| Excerpt provided |

## BEGIN

6.57 How do I tune buffer waits?

On 14th October 1999 kagel@bloomberg.net (Art S. Kagel) wrote:-

BUFWAITS can have three causes:

To determine if your BUFWAITS is reasonable given your load (some waits are unavoidable as many processes may just need the same buffers at the same time and so will have to wait) calculate the BUFWAIT Ratio (BR):

BR = (bufwaits / (dskreads + bufwrits)) * 100.00

A reasonable BR value is under 10% with the ideal at 7% or less. Anything over 10% is usually death.

6.58 Why should I not use RAID 5?

On 1st December 1999 kagel@bloomberg.net (Art S. Kagel) wrote:-

There are two problems with RAID5. The first is performance which is the one most people notice and if you can live with write throughput which is 50% of the equivalent RAID0 stripe set then that is fine. The performance hit is caused because RAID5 ONLY reads the one drive containing the requested sector leaving the other drives free to return other sectors from different stripe blocks. This is the reason that RAID5 is preferred to RAID3 or RAID4 for filesystems, this feature improved small random read performance. However, since the parity and the balance of the stripe block were not read, if you rewrite the block (which databases do far more frequently than filesytems) the other drives must all be read and a new parity calculated and then both the modified block and the parity block must be written back to disk. This READ-WRITE-READ-WRITE for each modified block is the reason RAID5 is so poor in terms of write throughput. Large RAID controller caches and on controller firmware level RAID implementations alleviate the problem somewhat but not completely and write performance still hovers at around half what a pure stripe (RADI0) would get.

## END

| To-do list |
- a) According to the excerpt above, what BUFWAIT Ratio value is considered ideal?
- b) Reproduce word for word the part of the excerpt above starting at "To determine if" and ending at "is usually death.".

| Provided data |

## BEGIN

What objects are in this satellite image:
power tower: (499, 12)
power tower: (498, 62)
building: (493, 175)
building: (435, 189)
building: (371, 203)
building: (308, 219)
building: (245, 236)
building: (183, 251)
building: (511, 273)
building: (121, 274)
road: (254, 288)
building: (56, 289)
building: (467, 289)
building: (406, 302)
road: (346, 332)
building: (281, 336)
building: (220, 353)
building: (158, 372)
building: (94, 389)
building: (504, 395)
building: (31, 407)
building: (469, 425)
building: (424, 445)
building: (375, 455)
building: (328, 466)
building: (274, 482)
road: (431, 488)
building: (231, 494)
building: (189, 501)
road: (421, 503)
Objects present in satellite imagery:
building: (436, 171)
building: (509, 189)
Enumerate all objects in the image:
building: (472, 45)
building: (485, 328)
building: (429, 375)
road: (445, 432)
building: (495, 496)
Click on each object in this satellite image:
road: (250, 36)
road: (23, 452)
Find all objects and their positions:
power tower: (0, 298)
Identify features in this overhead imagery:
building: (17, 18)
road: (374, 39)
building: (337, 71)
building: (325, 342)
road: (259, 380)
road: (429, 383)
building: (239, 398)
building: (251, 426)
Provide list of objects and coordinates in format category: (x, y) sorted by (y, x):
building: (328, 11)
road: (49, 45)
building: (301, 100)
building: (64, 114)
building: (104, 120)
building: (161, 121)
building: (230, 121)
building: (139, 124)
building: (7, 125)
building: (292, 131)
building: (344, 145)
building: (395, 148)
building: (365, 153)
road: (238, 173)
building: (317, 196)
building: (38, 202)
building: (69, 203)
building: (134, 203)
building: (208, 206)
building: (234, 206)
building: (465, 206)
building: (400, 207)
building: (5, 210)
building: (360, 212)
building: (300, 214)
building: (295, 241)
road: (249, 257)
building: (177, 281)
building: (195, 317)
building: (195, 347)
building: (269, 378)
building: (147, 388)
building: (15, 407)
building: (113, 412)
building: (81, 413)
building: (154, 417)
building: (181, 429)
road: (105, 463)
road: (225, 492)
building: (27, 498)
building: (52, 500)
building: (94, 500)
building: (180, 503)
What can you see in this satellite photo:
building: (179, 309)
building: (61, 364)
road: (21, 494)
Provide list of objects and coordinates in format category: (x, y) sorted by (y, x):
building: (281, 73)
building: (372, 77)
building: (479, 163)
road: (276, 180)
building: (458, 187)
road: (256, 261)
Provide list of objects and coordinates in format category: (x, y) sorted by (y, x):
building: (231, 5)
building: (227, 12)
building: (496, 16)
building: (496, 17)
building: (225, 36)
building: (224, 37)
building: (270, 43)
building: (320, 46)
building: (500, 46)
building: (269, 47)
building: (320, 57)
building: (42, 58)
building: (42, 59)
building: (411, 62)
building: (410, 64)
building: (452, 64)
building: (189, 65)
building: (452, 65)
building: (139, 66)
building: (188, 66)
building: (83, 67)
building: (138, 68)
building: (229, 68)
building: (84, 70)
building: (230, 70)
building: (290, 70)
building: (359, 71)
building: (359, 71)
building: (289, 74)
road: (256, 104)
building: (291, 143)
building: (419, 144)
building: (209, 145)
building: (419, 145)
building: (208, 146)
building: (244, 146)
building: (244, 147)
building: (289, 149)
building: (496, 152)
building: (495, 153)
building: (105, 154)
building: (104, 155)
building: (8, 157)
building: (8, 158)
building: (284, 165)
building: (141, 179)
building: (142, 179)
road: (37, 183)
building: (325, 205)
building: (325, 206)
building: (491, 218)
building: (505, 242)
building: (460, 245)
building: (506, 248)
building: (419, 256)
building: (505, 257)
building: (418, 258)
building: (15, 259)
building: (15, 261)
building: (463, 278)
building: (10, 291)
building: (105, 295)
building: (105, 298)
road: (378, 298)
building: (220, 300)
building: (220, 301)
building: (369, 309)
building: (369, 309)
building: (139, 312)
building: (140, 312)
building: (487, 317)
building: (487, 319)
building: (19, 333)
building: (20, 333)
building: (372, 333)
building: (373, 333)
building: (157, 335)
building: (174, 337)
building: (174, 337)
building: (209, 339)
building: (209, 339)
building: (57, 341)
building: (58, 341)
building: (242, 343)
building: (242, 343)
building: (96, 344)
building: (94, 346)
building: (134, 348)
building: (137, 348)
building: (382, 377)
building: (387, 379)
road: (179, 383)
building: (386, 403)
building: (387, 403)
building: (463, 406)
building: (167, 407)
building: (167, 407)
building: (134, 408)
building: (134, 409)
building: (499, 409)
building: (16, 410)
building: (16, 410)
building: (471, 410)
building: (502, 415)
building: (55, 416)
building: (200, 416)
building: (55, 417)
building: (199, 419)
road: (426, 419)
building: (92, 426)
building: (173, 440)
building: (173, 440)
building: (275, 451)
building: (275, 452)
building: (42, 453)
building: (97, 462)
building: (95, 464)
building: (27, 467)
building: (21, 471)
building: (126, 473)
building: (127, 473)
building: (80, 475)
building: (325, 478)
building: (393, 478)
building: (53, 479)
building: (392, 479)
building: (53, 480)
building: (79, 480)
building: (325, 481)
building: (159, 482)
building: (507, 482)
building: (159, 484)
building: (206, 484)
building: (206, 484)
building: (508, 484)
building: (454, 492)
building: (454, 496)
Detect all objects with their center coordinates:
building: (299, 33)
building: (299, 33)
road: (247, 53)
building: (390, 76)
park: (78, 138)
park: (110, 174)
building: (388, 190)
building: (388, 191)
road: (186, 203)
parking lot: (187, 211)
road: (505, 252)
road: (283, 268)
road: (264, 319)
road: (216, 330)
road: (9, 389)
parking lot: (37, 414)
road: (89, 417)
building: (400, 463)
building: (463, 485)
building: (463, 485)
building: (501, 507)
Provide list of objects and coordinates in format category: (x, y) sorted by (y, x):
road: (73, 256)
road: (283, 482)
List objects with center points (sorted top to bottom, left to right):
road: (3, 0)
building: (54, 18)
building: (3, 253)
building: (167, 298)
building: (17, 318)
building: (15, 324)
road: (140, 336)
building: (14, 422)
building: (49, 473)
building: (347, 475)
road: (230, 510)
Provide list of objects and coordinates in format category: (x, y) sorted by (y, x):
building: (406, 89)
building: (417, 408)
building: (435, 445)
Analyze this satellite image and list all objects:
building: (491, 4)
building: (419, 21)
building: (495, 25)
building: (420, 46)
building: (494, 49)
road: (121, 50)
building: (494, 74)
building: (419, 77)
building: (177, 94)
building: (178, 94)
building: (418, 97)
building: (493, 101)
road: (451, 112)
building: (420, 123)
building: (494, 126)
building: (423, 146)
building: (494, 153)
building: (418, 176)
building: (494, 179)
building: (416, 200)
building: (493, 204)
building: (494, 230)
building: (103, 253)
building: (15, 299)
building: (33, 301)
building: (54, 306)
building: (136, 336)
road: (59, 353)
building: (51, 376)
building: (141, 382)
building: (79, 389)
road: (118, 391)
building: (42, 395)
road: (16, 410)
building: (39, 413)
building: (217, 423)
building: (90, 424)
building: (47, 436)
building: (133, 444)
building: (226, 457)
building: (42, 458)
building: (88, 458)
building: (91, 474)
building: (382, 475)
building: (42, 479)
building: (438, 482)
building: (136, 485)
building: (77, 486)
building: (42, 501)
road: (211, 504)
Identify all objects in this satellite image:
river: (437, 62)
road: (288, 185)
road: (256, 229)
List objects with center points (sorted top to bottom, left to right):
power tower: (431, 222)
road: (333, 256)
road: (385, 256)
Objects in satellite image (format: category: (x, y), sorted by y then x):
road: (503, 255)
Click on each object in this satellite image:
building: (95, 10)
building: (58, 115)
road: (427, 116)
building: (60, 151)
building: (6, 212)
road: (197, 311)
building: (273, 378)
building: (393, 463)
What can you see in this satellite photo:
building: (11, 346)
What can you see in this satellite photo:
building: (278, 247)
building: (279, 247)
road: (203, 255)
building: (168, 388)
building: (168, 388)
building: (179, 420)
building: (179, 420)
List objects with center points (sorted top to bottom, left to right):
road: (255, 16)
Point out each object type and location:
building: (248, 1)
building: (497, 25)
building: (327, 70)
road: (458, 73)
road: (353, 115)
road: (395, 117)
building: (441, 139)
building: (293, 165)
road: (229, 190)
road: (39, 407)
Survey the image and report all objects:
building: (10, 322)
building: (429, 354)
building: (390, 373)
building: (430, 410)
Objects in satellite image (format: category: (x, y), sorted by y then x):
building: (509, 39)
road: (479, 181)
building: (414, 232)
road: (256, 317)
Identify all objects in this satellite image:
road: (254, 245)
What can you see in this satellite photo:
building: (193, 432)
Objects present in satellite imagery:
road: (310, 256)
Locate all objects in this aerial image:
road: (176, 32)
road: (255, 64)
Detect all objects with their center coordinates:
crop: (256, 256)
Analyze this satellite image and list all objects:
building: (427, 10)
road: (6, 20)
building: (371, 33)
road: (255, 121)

## END

| Expected outputs |
- a) 7% or less.

- b)
To determine if your BUFWAITS is reasonable given your load (some waits are unavoidable as many processes may just need the same buffers at the same time and so will have to wait) calculate the BUFWAIT Ratio (BR):

BR = (bufwaits / (dskreads + bufwrits)) * 100.00

A reasonable BR value is under 10% with the ideal at 7% or less. Anything over 10% is usually death.